Coronavirus – road charges, driving tests and MOT changes
The current pandemic is touching all of our lives. From a motoring perspective, Transport for London (TfL) confirmed that both the Congestion Charge and fees for the Ultra Low Emission Zone (ULEZ) were suspended from Monday, 23rd March.
The reason is to assist the City’s critical workers to travel around the capital. TfL justifies its decisions by saying that the roads need to be kept clear for the emergency services and critical workers who need to get around by car.

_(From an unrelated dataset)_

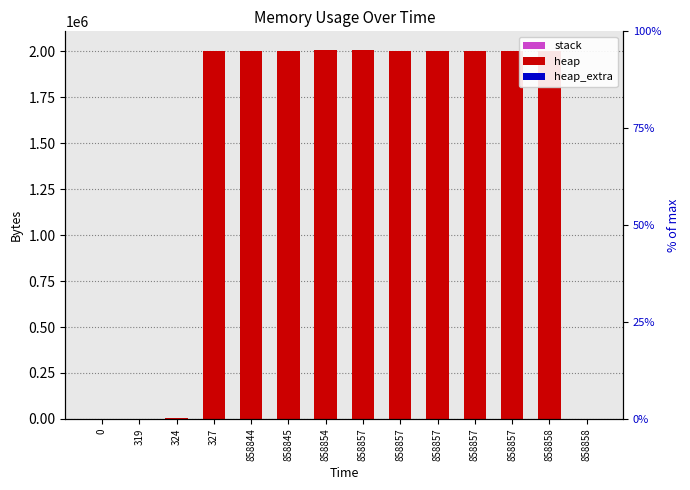

What is the value of the heap bar at the 14th from the left?

2000000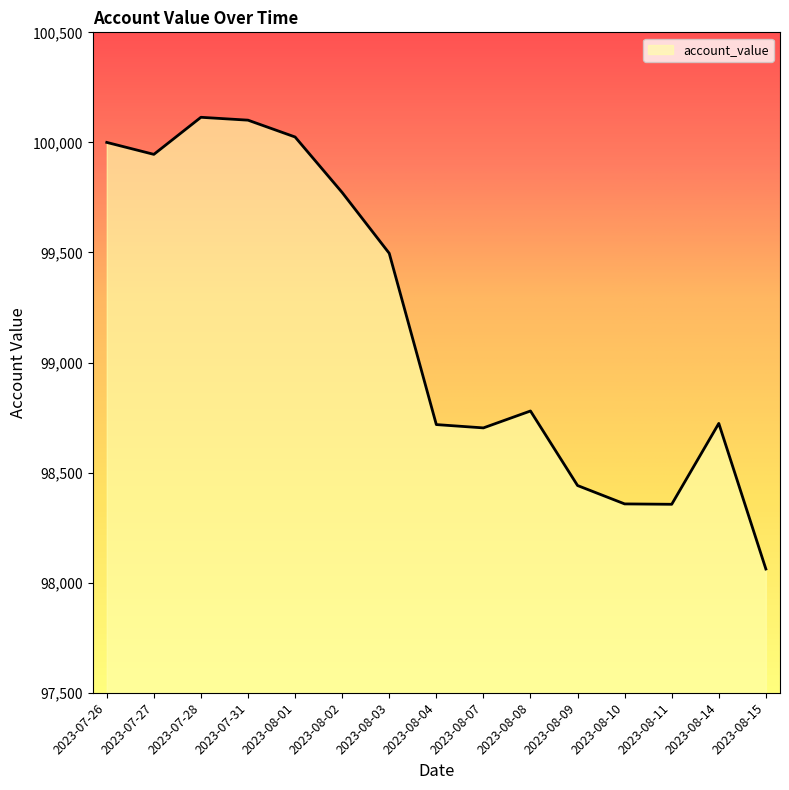

What is the smallest value displayed?

98062.0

While public transport in London is still operational, the number of open stations is restricted. Yet, the typical experience of public transport in a capital city, of often uncomfortable levels of proximity to other people, is a significant concern at the moment. This might be why the used car website, DesperateSeller, has found that demand for small, inexpensive cars that cost under £2,000 has increased by 27% in London alone, since March 9th.
Driving tests suspended
Nationwide, the Driver and Vehicle Standards Agency (DVSA) is also suspending driver testing for up to three months. These include driving tests for cars, motorcycles, lorries, coaches and buses, plus those for driving instructors.
One reason for this is to prioritise people that have a ‘critical need’ to take their driving examinations, with the DVSA citing NHS and delivery goods drivers as examples. The Agency reports that it will contact everyone with an already booked test to let them know about the cancellation. Those who have tests cancelled will have priority, when testing resumes.
MOT tests suspended
Obviously, garage visits are impossible in self-isolating situations. Availability of skilled technicians was also a challenge before the evolving pandemic struck.
Therefore, the DVSA has announced that it will suspend MOT Tests for 6 months from 30th March for cars, motorcycles and vans. Even so, vehicles must continue to be maintained, kept safe to drive (roadworthy) and operate within the terms of operators’ licence conditions. Drivers can be prosecuted if driving unsafe vehicles.
All information correct at the time of publication, GEM will keep you updated of any changes.